What this task involves:
What is needed is the full listing written out exactly, minus the pictures.
################
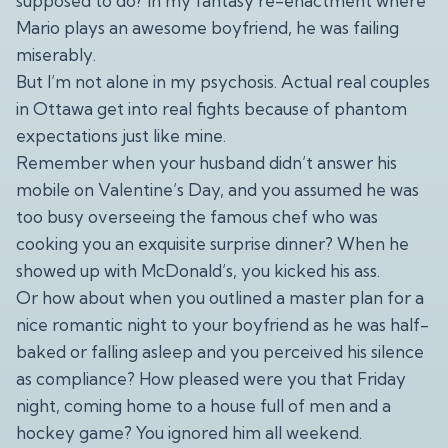
supposed to do? In my fantasy re-enactment where
Mario plays an awesome boyfriend, he was failing
miserably.
But I’m not alone in my psychosis. Actual real couples
in Ottawa get into real fights because of phantom
expectations just like mine.
Remember when your husband didn’t answer his
mobile on Valentine’s Day, and you assumed he was
too busy overseeing the famous chef who was
cooking you an exquisite surprise dinner? When he
showed up with McDonald’s, you kicked his ass.
Or how about when you outlined a master plan for a
nice romantic night to your boyfriend as he was half-
baked or falling asleep and you perceived his silence
as compliance? How pleased were you that Friday
night, coming home to a house full of men and a
hockey game? You ignored him all weekend.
################
Written response:
supposed to do? In my fantasy re-enactment where
Mario plays an awesome boyfriend, he was failing
miserably.
But I’m not alone in my psychosis. Actual real couples
in Ottawa get into real fights because of phantom
expectations just like mine.
Remember when your husband didn’t answer his
mobile on Valentine’s Day, and you assumed he was
too busy overseeing the famous chef who was
cooking you an exquisite surprise dinner? When he
showed up with McDonald’s, you kicked his ass.
Or how about when you outlined a master plan for a
nice romantic night to your boyfriend as he was half-
baked or falling asleep and you perceived his silence
as compliance? How pleased were you that Friday
night, coming home to a house full of men and a
hockey game? You ignored him all weekend.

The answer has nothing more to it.